**RECORDS FOR THE EXERCISE:**

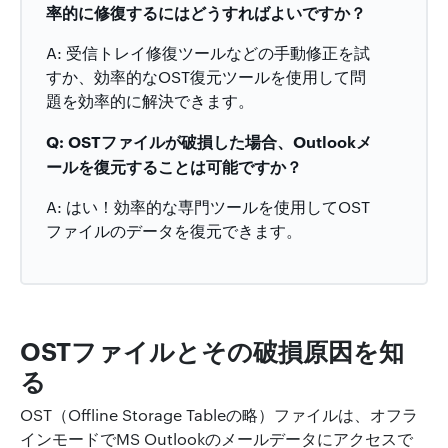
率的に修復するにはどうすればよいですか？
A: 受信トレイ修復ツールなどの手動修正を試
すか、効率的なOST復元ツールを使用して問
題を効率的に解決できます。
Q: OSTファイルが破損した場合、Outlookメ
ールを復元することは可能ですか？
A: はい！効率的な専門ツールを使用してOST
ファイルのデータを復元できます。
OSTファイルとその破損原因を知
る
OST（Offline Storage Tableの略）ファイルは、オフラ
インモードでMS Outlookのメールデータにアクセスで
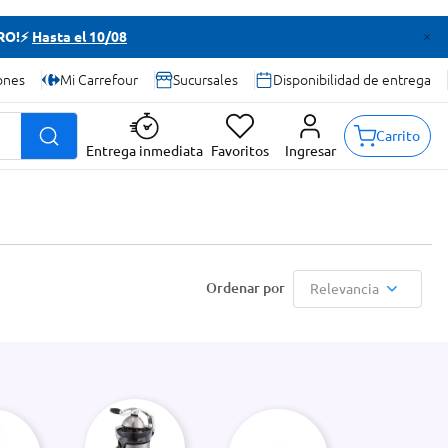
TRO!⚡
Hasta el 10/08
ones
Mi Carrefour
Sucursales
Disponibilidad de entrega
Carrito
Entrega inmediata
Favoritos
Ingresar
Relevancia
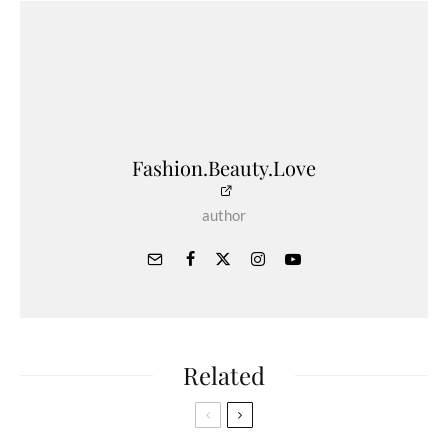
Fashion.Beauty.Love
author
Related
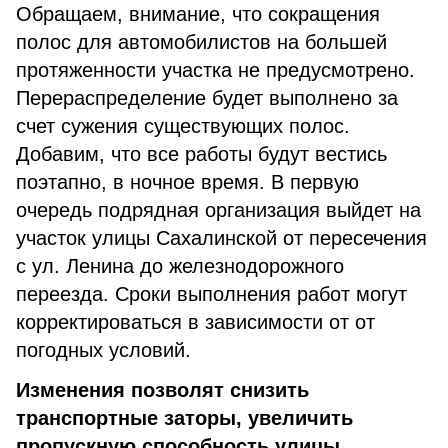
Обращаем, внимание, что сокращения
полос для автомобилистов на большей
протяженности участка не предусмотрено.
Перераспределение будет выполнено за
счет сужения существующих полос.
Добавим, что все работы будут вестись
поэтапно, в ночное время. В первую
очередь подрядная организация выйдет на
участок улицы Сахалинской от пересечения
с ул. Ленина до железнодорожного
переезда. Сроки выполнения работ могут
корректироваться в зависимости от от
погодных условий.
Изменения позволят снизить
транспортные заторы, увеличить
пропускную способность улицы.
--
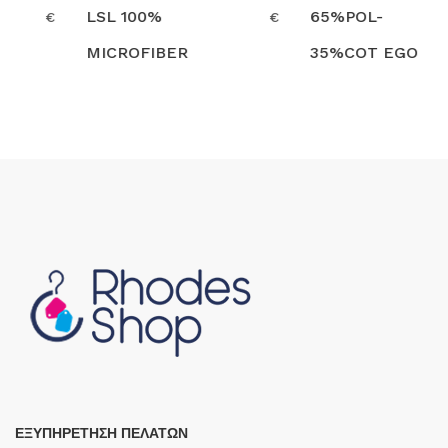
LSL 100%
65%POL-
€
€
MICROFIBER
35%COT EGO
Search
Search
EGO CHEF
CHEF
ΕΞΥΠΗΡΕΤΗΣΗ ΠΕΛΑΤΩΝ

**WORK TASK:** Beginning with the line that contains "率的に修復するにはどうすればよいですか？", write out the lines of the material above exactly, and end with the line that contains "Обращаем, внимание, что сокращения". Omit the pictures.

**EXERCISE SOLUTION:**
率的に修復するにはどうすればよいですか？
A: 受信トレイ修復ツールなどの手動修正を試
すか、効率的なOST復元ツールを使用して問
題を効率的に解決できます。
Q: OSTファイルが破損した場合、Outlookメ
ールを復元することは可能ですか？
A: はい！効率的な専門ツールを使用してOST
ファイルのデータを復元できます。
OSTファイルとその破損原因を知
る
OST（Offline Storage Tableの略）ファイルは、オフラ
インモードでMS Outlookのメールデータにアクセスで
TRO!⚡
Hasta el 10/08
ones
Mi Carrefour
Sucursales
Disponibilidad de entrega
Carrito
Entrega inmediata
Favoritos
Ingresar
Relevancia
Fashion.Beauty.Love
author
Related
Обращаем, внимание, что сокращения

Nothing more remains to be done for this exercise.